Book Synopsis English Renaissance Manuscript Culture by : Steven W. May
Download or read book English Renaissance Manuscript Culture written by Steven W. May and published by Oxford University Press. This book was released on 2023-07-15 with total page 289 pages. Available in PDF, EPUB and Kindle. Book excerpt: English Renaissance Manuscript Culture: The Paper Revolution traces the development of a new type of scribal culture in England that emerged early in the fourteenth century. The main medieval writing surfaces of parchment and wax tablets were augmented by a writing medium that was both lasting and cheap enough to be expendable. Writing was transformed from a near monopoly of professional scribes employed by the upper class to a practice ordinary citizens could afford. Personal correspondence, business records, notebooks on all sorts of subjects, creative writing, and much more flourished at social levels where they had previously been excluded by the high cost of parchment. Steven W. May places literary manuscripts and in particular poetic anthologies in this larger scribal context, showing how its innovative features affected both authorship and readership. As this amateur scribal culture developed, the medieval professional culture expanded as well. Classes of documents formerly restricted to parchment often shifted over to paper, while entirely new classes of documents were added to the records of church and state as these institutions took advantage of relatively inexpensive paper. Paper stimulated original composition by making it possible to draft, revise, and rewrite works in this new, affordable medium. Amateur scribes were soon producing an enormous volume of manuscript works of all kinds—works they could afford to circulate in multiple copies. England's ever-increasing literate population developed an informal network that transmitted all kinds of texts from single sheets to book-length documents efficiently throughout the kingdom. The operation of restrictive coteries had little if any role in the mass circulation of manuscripts through this network. However, paper was cheap enough that manuscripts could also be readily disposed of (unlike expensive parchment). More than 90% of the output from this scribal tradition has been lost, a fact that tends to distort our understanding and interpretation of what has survived. May illustrates these conclusions with close analysis of representative manuscripts.

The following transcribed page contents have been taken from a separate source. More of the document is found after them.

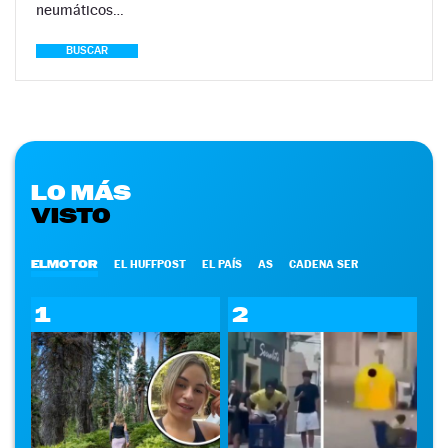
neumáticos…
BUSCAR
LO MÁS
VISTO
ELMOTOR
EL HUFFPOST
EL PAÍS
AS
CADENA SER
1
2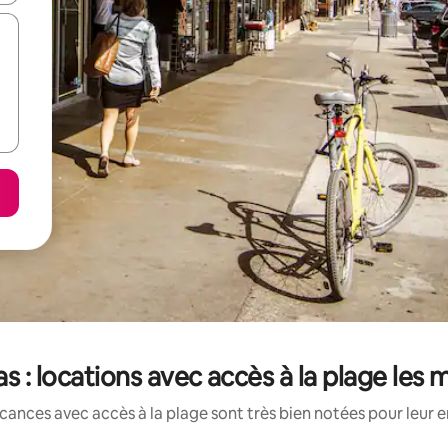
s : locations avec accès à la plage les
cances avec accès à la plage sont très bien notées pour leur 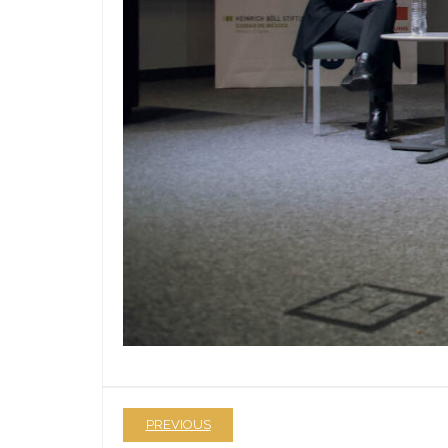
PREVIOUS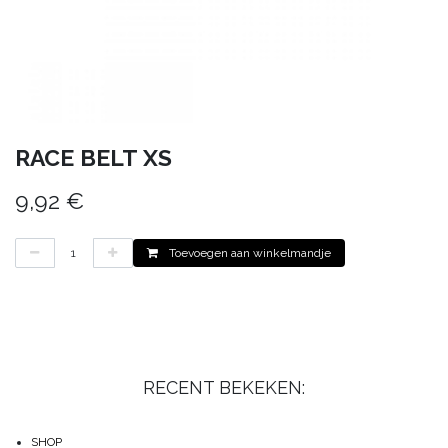
RACE BELT XS
9,92
€
Toevoegen aan winkelmandje
RECENT BEKEKEN:
SHOP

Book Synopsis Print Culture, Agency, and Regionality in the Hand Press Period by : Rachel Stenner
Download or read book Print Culture, Agency, and Regionality in the Hand Press Period written by Rachel Stenner and published by Springer Nature. This book was released on 2022-04-06 with total page 281 pages. Available in PDF, EPUB and Kindle. Book excerpt: Print Culture, Agency, and Regionality in the Hand Press Period illuminates the diverse ways that people in the British regional print trades exerted their agency through interventions in regional and national politics as well as their civic, commercial, and cultural contributions. Works printed in regional communities were a crucial part of developing narratives of local industrial, technological, and ideological progression. By moving away from understanding of print cultures outside of London as ‘provincial’, however, this book argues for a new understanding of ‘region’ as part of a network of places, emphasising opportunities for collaboration and creation that demonstrate the key role of regions within larger communities extending from the nation to the emerging sense of globality in this period. Through investigations of the men and women of the print trades outside of London, this collection casts new light on the strategies of self-representation evident in the work of regional print cultures, as well as their contributions to individual regional identities and national narratives.